The end result is that the Muslim Brotherhood is hardly going peacefully into the night, leaving foreign tourists at risk, which is why so many foreign embassies have urged their citizens that tourism in the Land of the Pharaohs brings with it considerable risks.

It is very likely that tourism in Egypt will not change until one central government has definitive control of political events in Egypt.

Tourism minister Hisham Zaazou oversaw initiatives to encourage domestic tourism through affordable travel packages. Zaazou also hosted a delegation of British experts in Sharm El-Sheikh to assess the safety of the Sinai's resorts. The jury remains out as to the results of the British threat assessment.

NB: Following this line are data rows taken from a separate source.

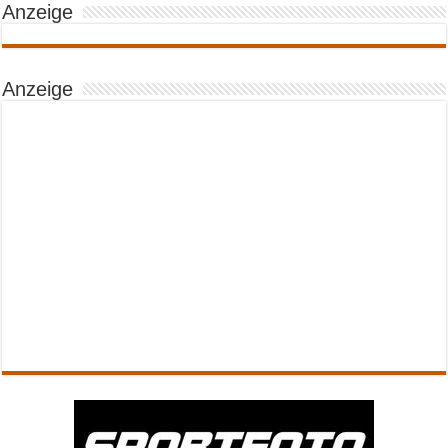
Anzeige
Anzeige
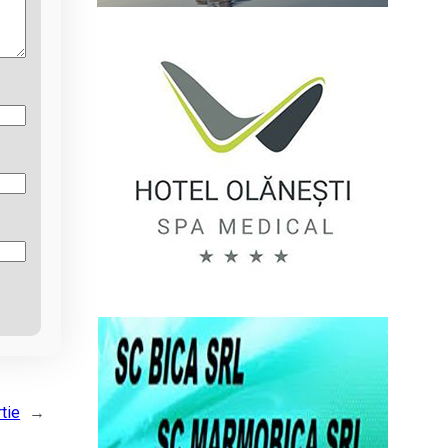
rtie
→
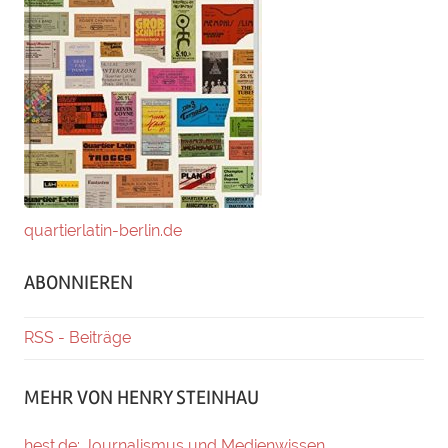
quartierlatin-berlin.de
ABONNIEREN
RSS - Beiträge
MEHR VON HENRY STEINHAU
hest.de: Journalismus und Medienwissen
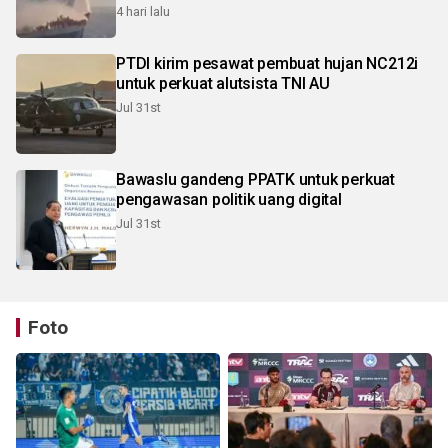
4 hari lalu
PTDI kirim pesawat pembuat hujan NC212i
untuk perkuat alutsista TNI AU
Jul 31st
Bawaslu gandeng PPATK untuk perkuat
pengawasan politik uang digital
Jul 31st
Foto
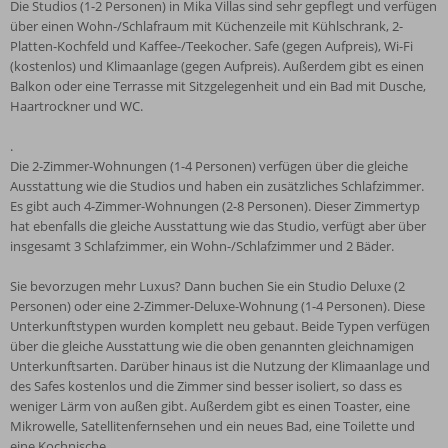
Die Studios (1-2 Personen) in Mika Villas sind sehr gepflegt und verfügen
über einen Wohn-/Schlafraum mit Küchenzeile mit Kühlschrank, 2-
Platten-Kochfeld und Kaffee-/Teekocher. Safe (gegen Aufpreis), Wi-Fi
(kostenlos) und Klimaanlage (gegen Aufpreis). Außerdem gibt es einen
Balkon oder eine Terrasse mit Sitzgelegenheit und ein Bad mit Dusche,
Haartrockner und WC.
.
Die 2-Zimmer-Wohnungen (1-4 Personen) verfügen über die gleiche
Ausstattung wie die Studios und haben ein zusätzliches Schlafzimmer.
Es gibt auch 4-Zimmer-Wohnungen (2-8 Personen). Dieser Zimmertyp
hat ebenfalls die gleiche Ausstattung wie das Studio, verfügt aber über
insgesamt 3 Schlafzimmer, ein Wohn-/Schlafzimmer und 2 Bäder.
Sie bevorzugen mehr Luxus? Dann buchen Sie ein Studio Deluxe (2
Personen) oder eine 2-Zimmer-Deluxe-Wohnung (1-4 Personen). Diese
Unterkunftstypen wurden komplett neu gebaut. Beide Typen verfügen
über die gleiche Ausstattung wie die oben genannten gleichnamigen
Unterkunftsarten. Darüber hinaus ist die Nutzung der Klimaanlage und
des Safes kostenlos und die Zimmer sind besser isoliert, so dass es
weniger Lärm von außen gibt. Außerdem gibt es einen Toaster, eine
Mikrowelle, Satellitenfernsehen und ein neues Bad, eine Toilette und
eine Kochnische.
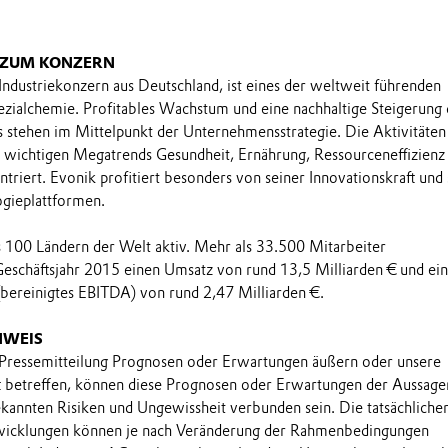
 ZUM KONZERN
 Industriekonzern aus Deutschland, ist eines der weltweit führenden
ialchemie. Profitables Wachstum und eine nachhaltige Steigerung 
stehen im Mittelpunkt der Unternehmensstrategie. Die Aktivitäten
e wichtigen Megatrends Gesundheit, Ernährung, Ressourceneffizienz
triert. Evonik profitiert besonders von seiner Innovationskraft und
ogieplattformen.
ls 100 Ländern der Welt aktiv. Mehr als 33.500 Mitarbeiter
Geschäftsjahr 2015 einen Umsatz von rund 13,5 Milliarden € und ein
(bereinigtes EBITDA) von rund 2,47 Milliarden €.
NWEIS
 Pressemitteilung Prognosen oder Erwartungen äußern oder unsere
t betreffen, können diese Prognosen oder Erwartungen der Aussage
annten Risiken und Ungewissheit verbunden sein. Die tatsächliche
wicklungen können je nach Veränderung der Rahmenbedingungen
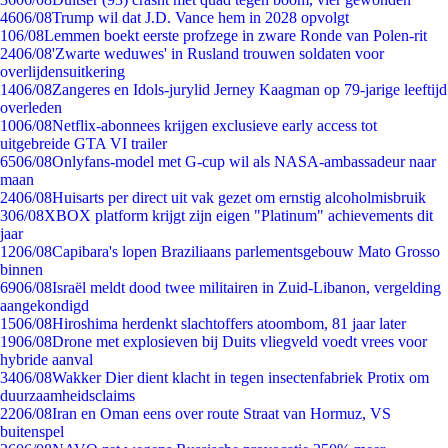
46
06/08
Trump wil dat J.D. Vance hem in 2028 opvolgt
1
06/08
Lemmen boekt eerste profzege in zware Ronde van Polen-rit
24
06/08
'Zwarte weduwes' in Rusland trouwen soldaten voor
overlijdensuitkering
14
06/08
Zangeres en Idols-jurylid Jerney Kaagman op 79-jarige leeftijd
overleden
10
06/08
Netflix-abonnees krijgen exclusieve early access tot
uitgebreide GTA VI trailer
65
06/08
Onlyfans-model met G-cup wil als NASA-ambassadeur naar
maan
24
06/08
Huisarts per direct uit vak gezet om ernstig alcoholmisbruik
3
06/08
XBOX platform krijgt zijn eigen "Platinum" achievements dit
jaar
12
06/08
Capibara's lopen Braziliaans parlementsgebouw Mato Grosso
binnen
69
06/08
Israël meldt dood twee militairen in Zuid-Libanon, vergelding
aangekondigd
15
06/08
Hiroshima herdenkt slachtoffers atoombom, 81 jaar later
19
06/08
Drone met explosieven bij Duits vliegveld voedt vrees voor
hybride aanval
34
06/08
Wakker Dier dient klacht in tegen insectenfabriek Protix om
duurzaamheidsclaims
22
06/08
Iran en Oman eens over route Straat van Hormuz, VS
buitenspel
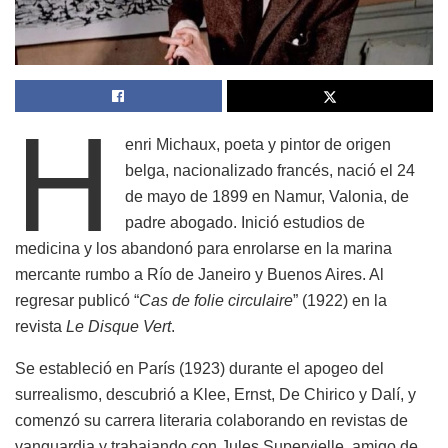
H
enri Michaux, poeta y pintor de origen
belga, nacionalizado francés, nació el 24
de mayo de 1899 en Namur, Valonia, de
padre abogado. Inició estudios de
medicina y los abandonó para enrolarse en la marina
mercante rumbo a Río de Janeiro y Buenos Aires. Al
regresar publicó “
Cas de folie circulaire
” (1922) en la
revista
Le Disque Vert
.
Se estableció en París (1923) durante el apogeo del
surrealismo, descubrió a Klee, Ernst, De Chirico y Dalí, y
comenzó su carrera literaria colaborando en revistas de
vanguardia y trabajando con Jules Supervielle, amigo de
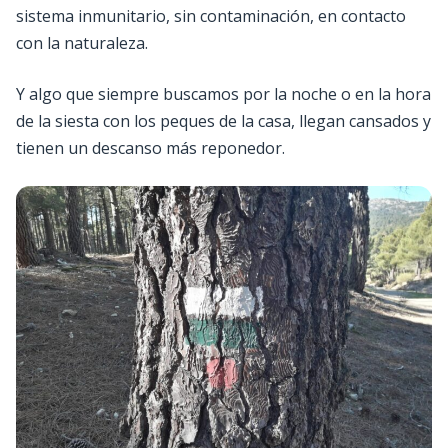
sistema inmunitario, sin contaminación, en contacto
con la naturaleza.
Y algo que siempre buscamos por la noche o en la hora
de la siesta con los peques de la casa, llegan cansados y
tienen un descanso más reponedor.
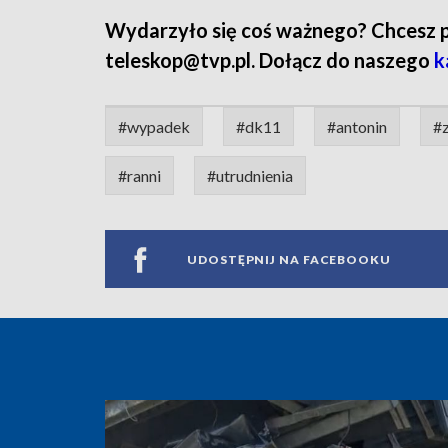
Wydarzyło się coś ważnego? Chcesz pod
teleskop@tvp.pl. Dołącz do naszego
k
#wypadek
#dk11
#antonin
#
#ranni
#utrudnienia
UDOSTĘPNIJ NA FACEBOOKU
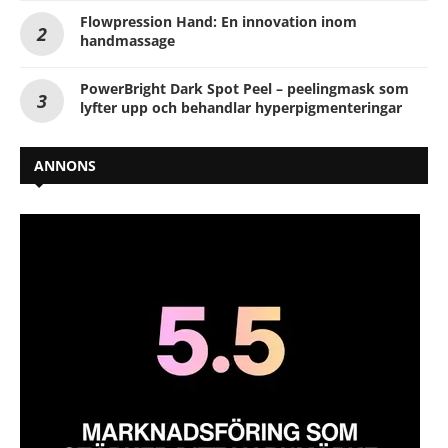
Flowpression Hand: En innovation inom
handmassage
PowerBright Dark Spot Peel – peelingmask som
lyfter upp och behandlar hyperpigmenteringar
ANNONS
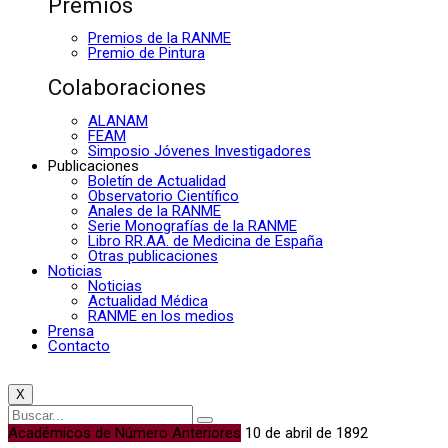
Premios
Premios de la RANME
Premio de Pintura
Colaboraciones
ALANAM
FEAM
Simposio Jóvenes Investigadores
Publicaciones
Boletín de Actualidad
Observatorio Científico
Anales de la RANME
Serie Monografías de la RANME
Libro RR.AA. de Medicina de España
Otras publicaciones
Noticias
Noticias
Actualidad Médica
RANME en los medios
Prensa
Contacto
X
Académicos de Número Anteriores
10 de abril de 1892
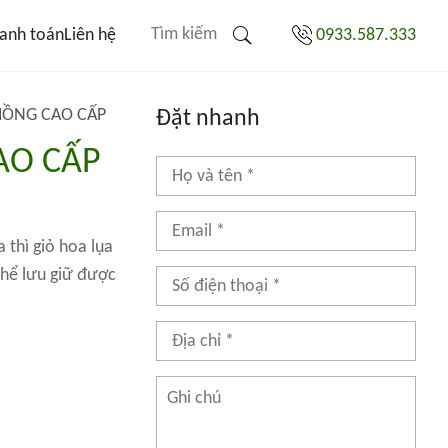
anh toán
Liên hệ
0933.587.333
HỒNG CAO CẤP
Đặt nhanh
AO CẤP
 thì giỏ hoa lụa
thể lưu giữ được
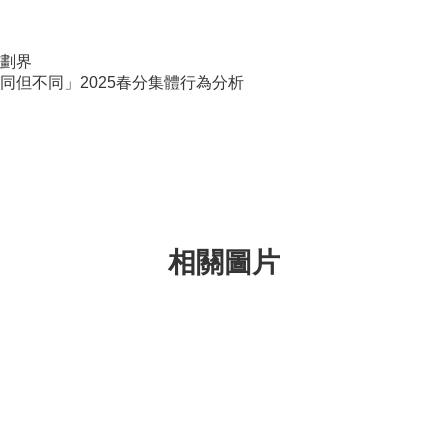
劃界
同但不同」2025春分集體行為分析
相關圖片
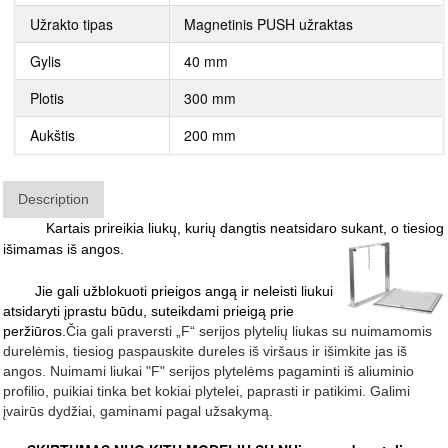
Užrakto tipas
Magnetinis PUSH užraktas
Gylis
40 mm
Plotis
300 mm
Aukštis
200 mm
Description
Kartais prireikia liukų, kurių dangtis neatsidaro sukant, o tiesiog
išimamas iš angos.
Jie gali užblokuoti prieigos angą ir neleisti liukui
atsidaryti įprastu būdu, suteikdami prieigą prie
peržiūros.
Čia gali praversti „F“ serijos plytelių liukas su nuimamomis
durelėmis, tiesiog paspauskite dureles iš viršaus ir išimkite jas iš
angos. Nuimami liukai "F" serijos plytelėms pagaminti iš aliuminio
profilio, puikiai tinka bet kokiai plytelei, paprasti ir patikimi. Galimi
įvairūs dydžiai, gaminami pagal užsakymą.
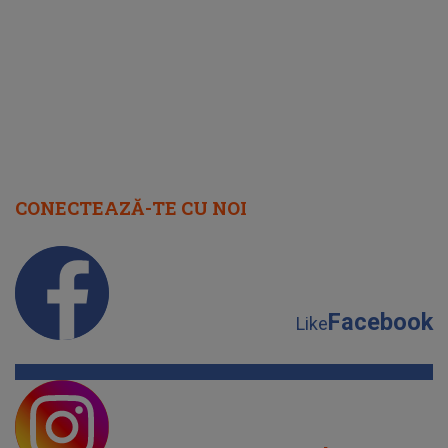
cap
CONECTEAZĂ-TE CU NOI
Facebook
Like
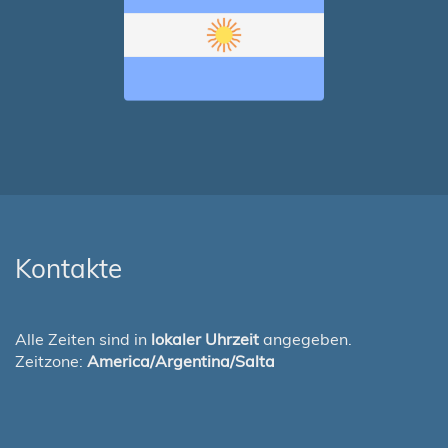
Kontakte
Alle Zeiten sind in
lokaler Uhrzeit
angegeben.
Zeitzone:
America/Argentina/Salta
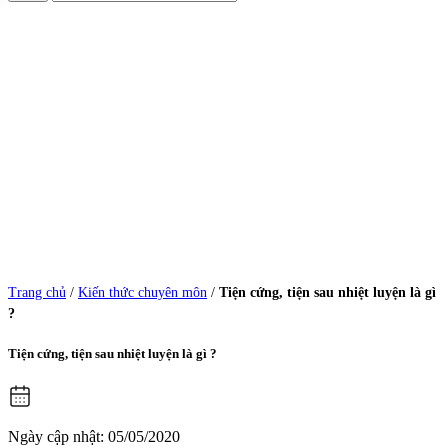
Trang chủ
/
Kiến thức chuyên môn
/
Tiện cứng, tiện sau nhiệt luyện là gì
?
Tiện cứng, tiện sau nhiệt luyện là gì ?
Ngày cập nhật: 05/05/2020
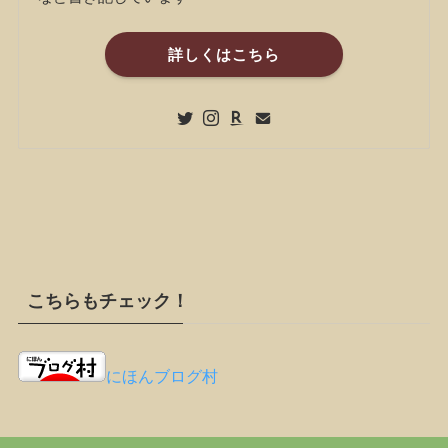
詳しくはこちら
こちらもチェック！
にほんブログ村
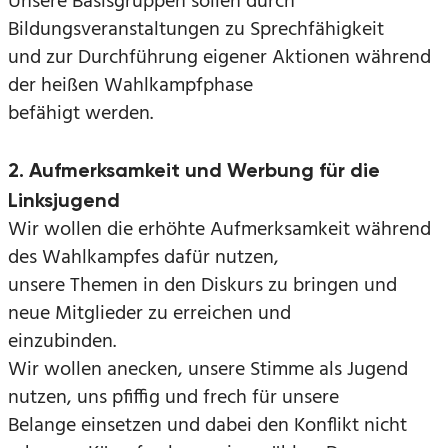
Unsere Basisgruppen sollen durch
Bildungsveranstaltungen zu Sprechfähigkeit
und zur Durchführung eigener Aktionen während
der heißen Wahlkampfphase
befähigt werden.
2. Aufmerksamkeit und Werbung für die
Linksjugend
Wir wollen die erhöhte Aufmerksamkeit während
des Wahlkampfes dafür nutzen,
unsere Themen in den Diskurs zu bringen und
neue Mitglieder zu erreichen und
einzubinden.
Wir wollen anecken, unsere Stimme als Jugend
nutzen, uns pfiffig und frech für unsere
Belange einsetzen und dabei den Konflikt nicht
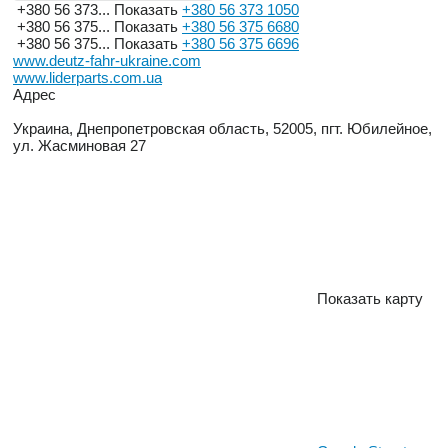
+380 56 373...
Показать
+380 56 373 1050
+380 56 375...
Показать
+380 56 375 6680
+380 56 375...
Показать
+380 56 375 6696
www.deutz-fahr-ukraine.com
www.liderparts.com.ua
Адрес
Украина, Днепропетровская область, 52005, пгт. Юбилейное,
ул. Жасминовая 27
Показать карту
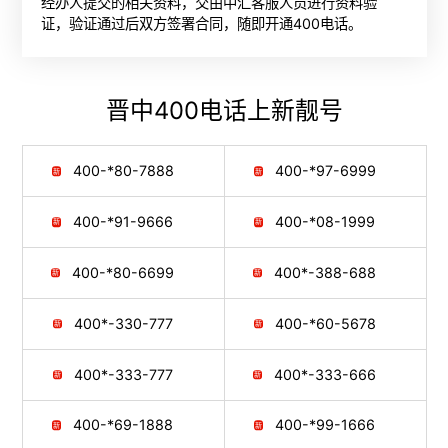
经办人提交的相关资料，交由中汇客服人员进行资料验
证，验证通过后双方签署合同，随即开通400电话。
晋中400电话
上新靓号
400-*80-7888
400-*97-6999
400-*91-9666
400-*08-1999
400-*80-6699
400*-388-688
400*-330-777
400-*60-5678
400*-333-777
400*-333-666
400-*69-1888
400-*99-1666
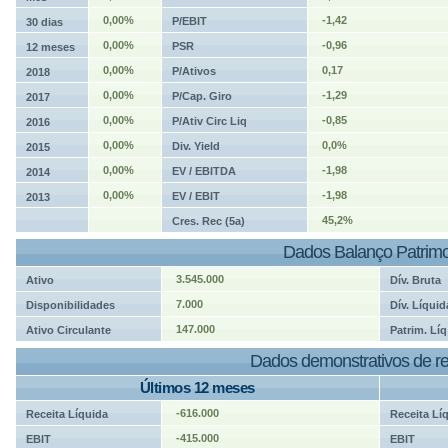
0,00%
-1,42
P/EBIT
30 dias
0,00%
-0,96
PSR
12 meses
0,00%
0,17
P/Ativos
2018
0,00%
-1,29
P/Cap. Giro
2017
0,00%
-0,85
P/Ativ Circ Liq
2016
0,00%
0,0%
Div. Yield
2015
0,00%
-1,98
EV / EBITDA
2014
0,00%
-1,98
EV / EBIT
2013
45,2%
Cres. Rec (5a)
Dados Balanço Patrimo
3.545.000
Ativo
Dív. Bruta
7.000
Disponibilidades
Dív. Líquid
147.000
Ativo Circulante
Patrim. Líq
Dados demonstrativos de re
Últimos 12 meses
-616.000
Receita Líquida
Receita Lí
-415.000
EBIT
EBIT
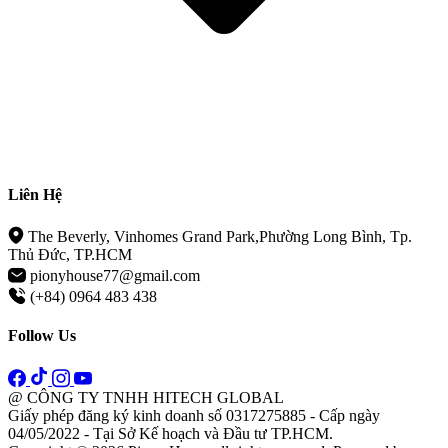
Liên Hệ
The Beverly, Vinhomes Grand Park,Phường Long Bình, Tp.
Thủ Đức, TP.HCM
pionyhouse77@gmail.com
(+84) 0964 483 438
Follow Us
@ CÔNG TY TNHH HITECH GLOBAL
Giấy phép đăng ký kinh doanh số 0317275885 - Cấp ngày
04/05/2022 - Tại Sở Kế hoạch và Đầu tư TP.HCM.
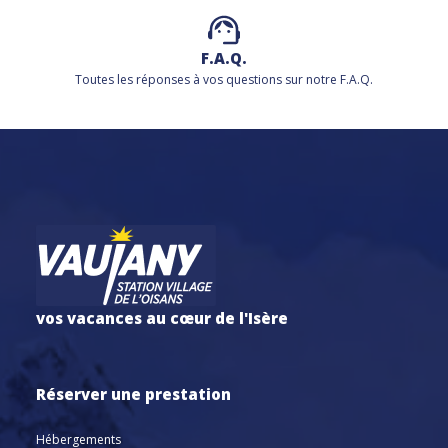
F.A.Q.
Toutes les réponses à vos questions sur notre F.A.Q.
vos vacances au cœur de l'Isère
Réserver une prestation
Hébergements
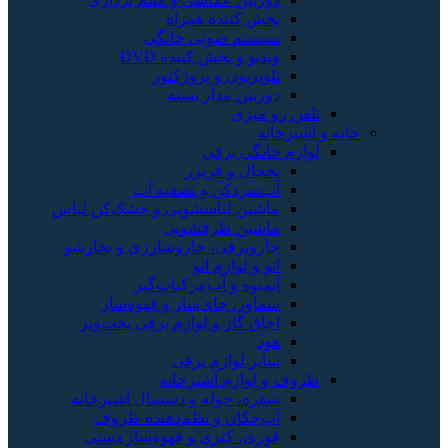
پخش کننده همراه
سیستم صوتی خانگی
ویدیو و پخش کننده DVD
تلویزیون و پروژکتور
دوربین مدار بسته
تلفن رو میزی
خانه و آشپزخانه
لوازم خانگی برقی
یخچال و فریزر
آب‌سردکن و تصفیه آب
ماشین لباسشویی و خشک‌کن لباس
ماشین ظرفشویی
جاروبرقی، جاروشارژی و بخارشو
اتو و لوازم اتو
آبمیوه و آب‌مرکبات‌گیر
سماور، چای‌ساز و قهوه‌ساز
اجاق گاز و لوازم برقی پخت‌وپز
هود
سایر لوازم برقی
ظروف و لوازم آشپزخانه
سفره، حوله و دستمال آشپزخانه
آب‌چکان و نظم‌دهنده ظروف
قوری، کتری و قهوه‌ساز دستی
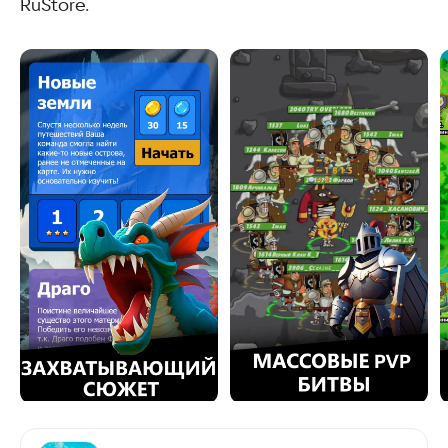
RuStore.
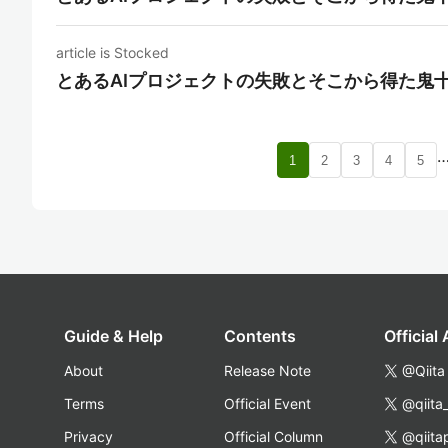
article is Stocked
とあるAIプロジェクトの失敗とそこから得た鬼
1
2
3
4
5
Guide & Help
Contents
Official
About
Release Note
@Qiita
Terms
Official Event
@qiita
Privacy
Official Column
@qiita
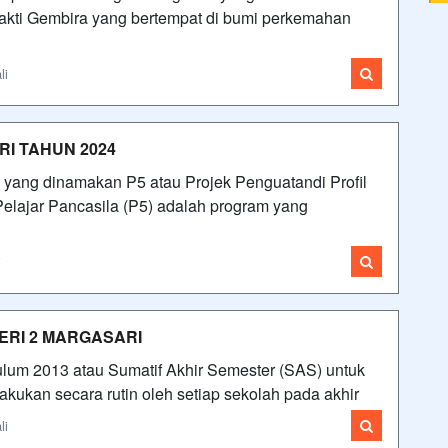
kti Gembira yang bertempat di bumi perkemahan
li
RI TAHUN 2024
yang dinamakan P5 atau Projek Penguatandi Profil
 Pelajar Pancasila (P5) adalah program yang
i
GERI 2 MARGASARI
ulum 2013 atau Sumatif Akhir Semester (SAS) untuk
akukan secara rutin oleh setiap sekolah pada akhir
li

In the interim, and seemingly grasping at straws to restore tourists to Egypt, the country has begun offering the Indian government incentives, yet does the leadership of the government not realize that ALL foreign tourists are at risk?

If you take the tourism minister's logic to its ultimate conclusion, Egypt is essentially saying: "We don't care about the travel risk; its the travelers we want!"

Seemingly, does that mean that the Egyptians want tourists that return time and time again or only those that die on Egyptian soil? 

What Egypt must do as a government, shaky as it is, is create a stable political environment so that foreign tourists can feel safe from acts of terrorism.

Admittedly, India potentially offers Egypt millions of tourists annually. Yet, at what cost? How many Indians have to be maimed or killed for India to realize that discounts are not helpful if Indian tourists fly back to Delhi in the cargo hold.
The Second “India on the Banks of the Nile” Festival begins on April 1, 2014 and will continue for three weeks. Yet, the Egyptians will soon realize that India values family and security just as much as the Europeans.

If Indian tourists are terrorized, maimed or killed while in Egypt, they, too, will leave as quickly as they arrived.

Egypt hopes to attract one million tourists by September 2017. They could be very, very wrong unless they stabilize an unpredictable, perilous Egypt and suppress acts of terrorism FIRST.